Hastings Workshop: Tooling Our Language

No matter what we say, our words will be wasted in the lands of politics and development. This, at least, is a common fear I observe in community consultations I go to. Indeed, the word, which is one of the core tools of human communications, is also a source of much misinterpretation and even distortion.

Sightlines-Merge-Notes

The slope along Hastings is a feature of the sub-area. A part of the discussion relating to building heights, I tried to hear from my fellow residents around the table, what might be their preference of a possible future. The option here imagines a gradual reduction of building heights from Clark Dr. to Nanaimo Street.

We can’t let that discourage us from participating in life. Whether spoken or otherwise, our words lead to action. My challenge is to articulate insights into words that reflect my intentions. Our challenge as a society is to strike a fair balance between individual needs-and-interests and those of the community. The more we invest in articulating our interests and concerns the better we pave the ground for sustainable action. Our words then become building blocks and stepping stones.

While walking along the Hastings Street sub area I was looking for phrases to support my dialogue in the workshop that was hosted in the Aboriginal Friendship Center on Saturday, February 14. My first phrase is a question: how much of the local economy relies on visitors?

Immediately on arrival at the intersection of Hastings and Nanaimo you will notice the slope taking you down from east to west. Some of the building fronts are stepped in response to this slope. This feature as a carrier of character could become a message into the future. Let’s call it Shaping form in response to topography.

As soon as you step away from Hastings Street the relative quiet of the blocks is a pleasant surprise. Pandora park is being renewed and its field house is home to a group called ‘Dance Troupe‘ for the coming three years. It will be interesting to see how well the park serves the growing community. Could this sub area benefit from another park between Pandora and Woodland? Our future could benefit from Exploring unlikely opportunities.

The commodity of unobstructed views is a tough challenge. Does my quality of living rely so heavily on seeing the mountains from my bathroom? If I step out to dance in the streets, will I be better off or dismissed as a lunatic?

Pender Street, between Victoria Dr. and Templeton Dr. has an uncommon tree lined median that I wish we saw more of in our city’s streets. With proper landscape design such a median could encourage fantastic social activity. A larger number of residents is expected to live in the area as well as reach it for any purpose. A median such as the one on Pender could be a lovely landing, gathering and departure spot. The phrase I make of this example is Enhancement of existing features.

The more I go to community events like the ones in Grandview Woodland, the more I hope they continue. They provide layers of exchange that reach beyond their immediate purpose. Looking back at the workshop on Saturday, here is a quick list of the above points and some more:

  • How much of the local economy relies on visitors?
  • Shaping form in response to topography.
  • Explore unlikely opportunities.
  • Enhance existing features.
  • Maintain a flow of all trafic modes.
  • Develop programming that supports the built space.
  • Develop space that supports required programming.

Final Thoughts The word is one of the core tools of human communications. Since its first days of employment in our society, the word has removed us from the immediate concerns of survival. This in itself is both a source of inspiring opportunities and depressing dangers. Our ability to reach high levels of collaboration is based on stories that have united us in every step of history. The word is present in mind and matter: we can remember stories and pass them between generations; our products allow us to extend our control of the environment beyond the limits of our own bodies.

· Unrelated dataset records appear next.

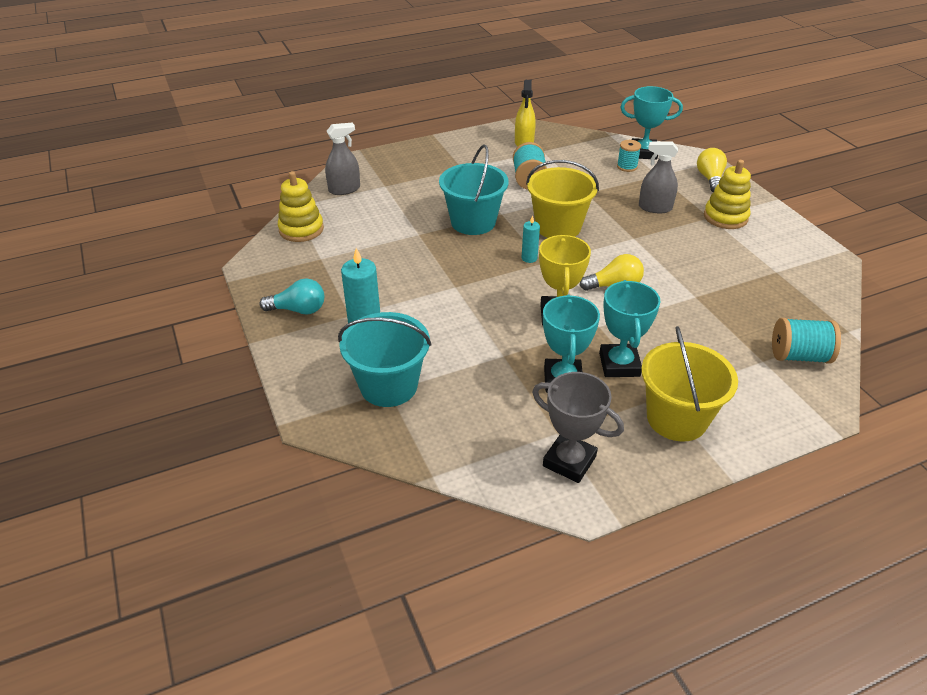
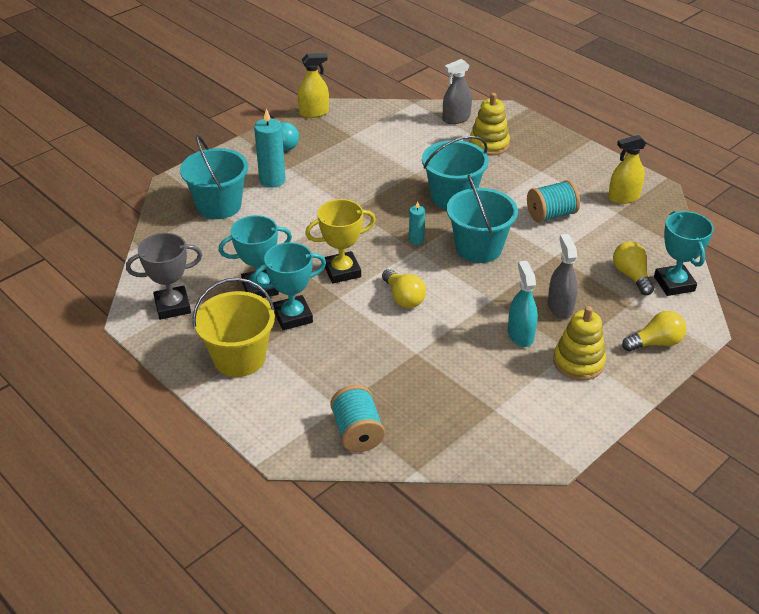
camera: 70 degrees right, 0 degrees up
(253, 274) = (314, 112): none -> yellow spray bottle
(301, 229) = (384, 115): yellow stacking toy -> yellow stacking toy (489, 144)
(344, 189) = (456, 118): grey spray bottle -> grey spray bottle turned 105 degrees clockwise
(558, 227) = (478, 248): yellow bucket -> turquoise bucket
(569, 461) = (172, 306): grey trophy -> grey trophy turned 60 degrees clockwise
(627, 167) = (631, 276): turquoise spool -> yellow light bulb
(685, 235) = (520, 335): none -> turquoise spray bottle

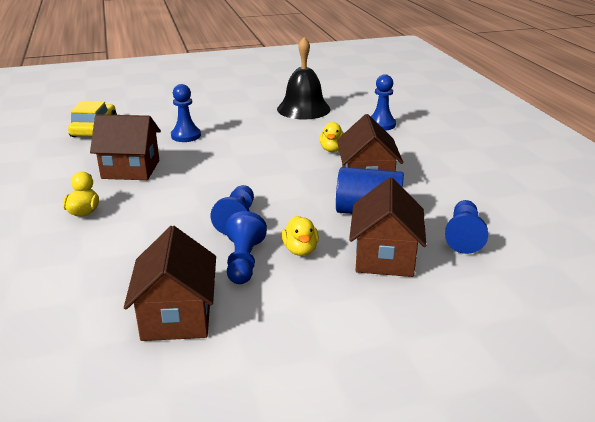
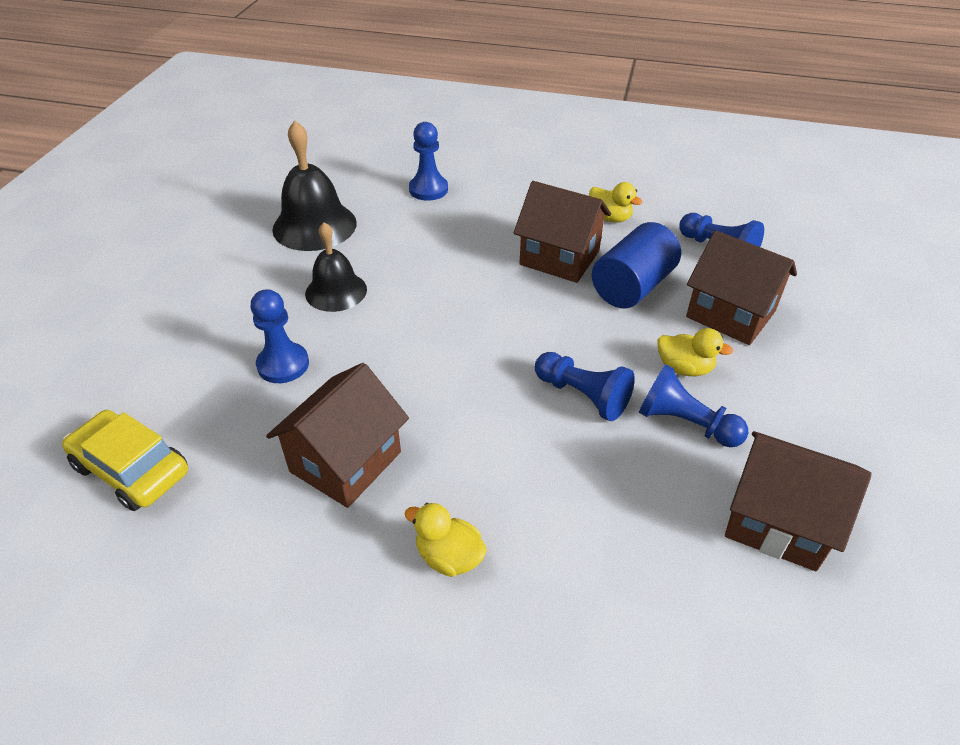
camera: 60 degrees left, 15 degrees up
(255, 130) = (336, 291): none -> black bell
(332, 149) = (461, 251): yellow duck -> yellow duck (610, 218)

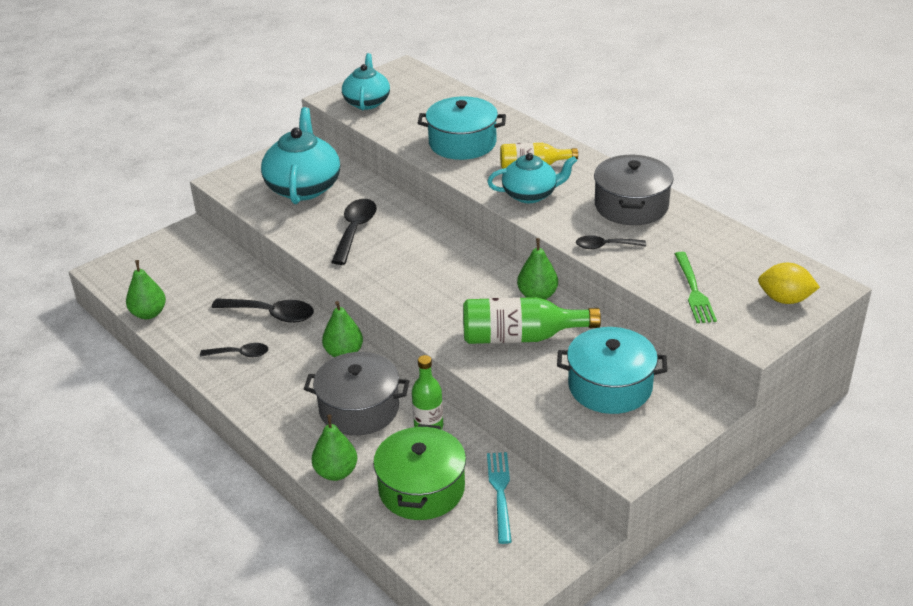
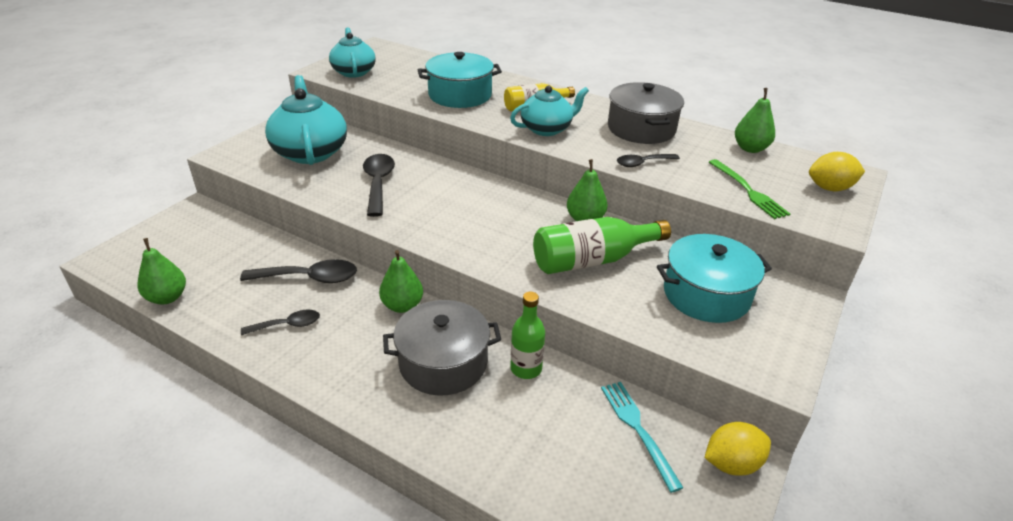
camera: 20 degrees left, 0 degrees up
(336, 472) = (448, 443): green pear -> green pear (750, 148)
(422, 489) = (553, 443): green pot -> none
(566, 534) = (732, 463): none -> yellow lemon

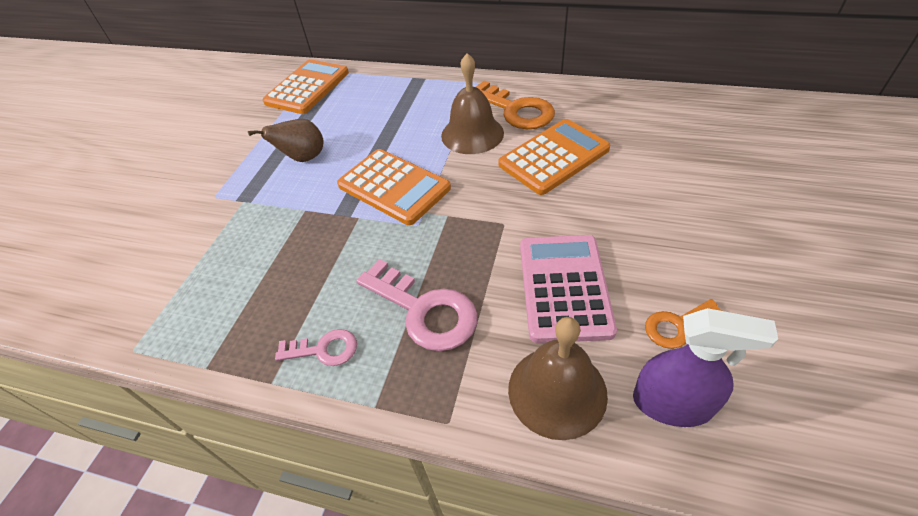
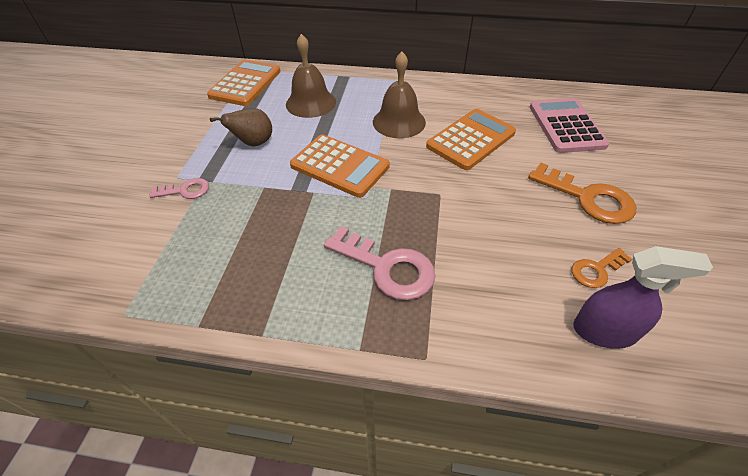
camera: 10 degrees left, 0 degrees up
(324, 349) = (305, 304): pink key -> pink key (185, 190)
(516, 110) = (432, 102): orange key -> orange key (588, 198)
(557, 391) = (511, 327): brown bell -> brown bell (311, 103)
(564, 287) = (500, 243): pink calculator -> pink calculator (566, 126)

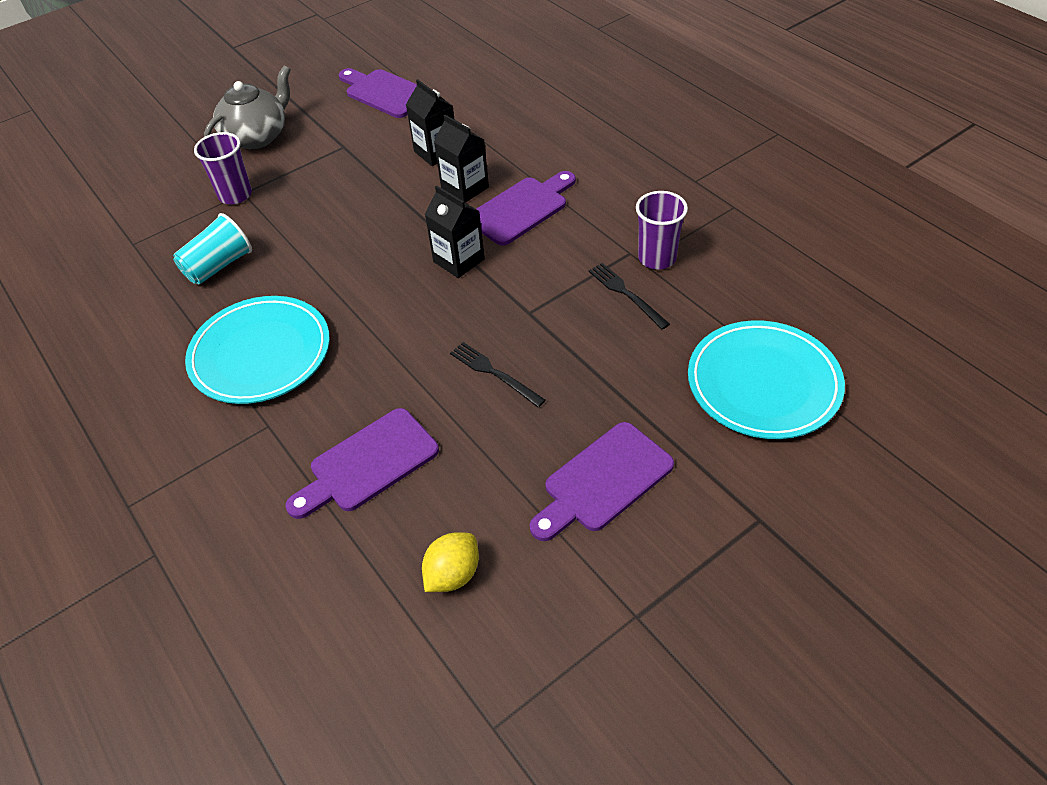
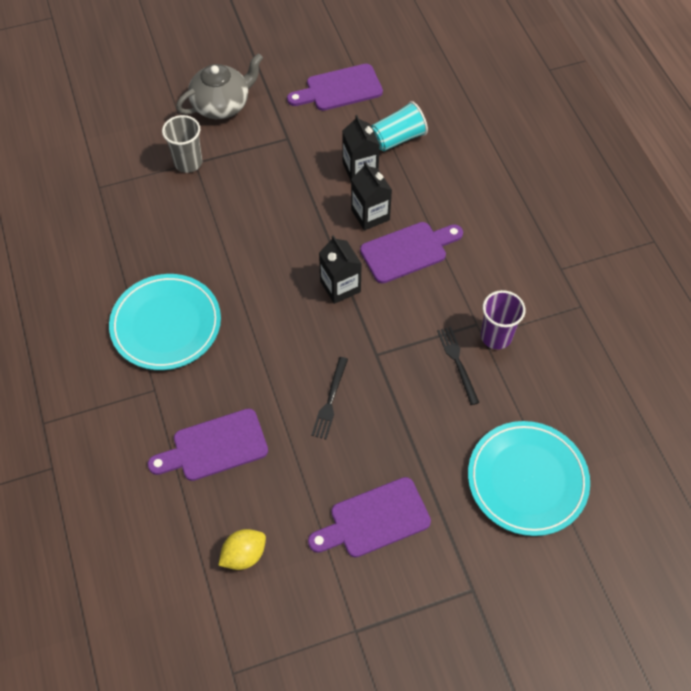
camera: 15 degrees right, 10 degrees up
(218, 266) = (157, 231): turquoise cup -> turquoise cup (397, 138)
(235, 195) = (188, 162): purple cup -> grey cup
(385, 93) = (339, 89): purple cutting board -> purple cutting board turned 75 degrees counterclockwise
(494, 373) = (330, 400): black fork -> black fork turned 135 degrees counterclockwise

Variety is an often heard expression of desires. It makes life interesting, challenges us to accommodate each other, reflects our own personalities. If our policies successfully reflected this desire, our streets could become not only interesting but also part of our lives.

Variety is an often heard expression of desires. It makes life interesting, challenges us to accommodate each other, reflects our own personalities. If our policies successfully reflected this desire, our streets could become not only interesting but also part of our lives.

The city is human kind’s most complex tool. When we gather to discuss the future of that tool, I find it fascinating to reflect back on the word. It’s useful to see the connection between words and buildings, words and streets, plants and landscapes. Apart from having functional purpose they all communicate a variety of needs and interests. They have a language of their own. The gatherings in Grandview Woodland these days are an intriguing opportunity to both read the language of the place and help its future society have a compelling story to live and tell.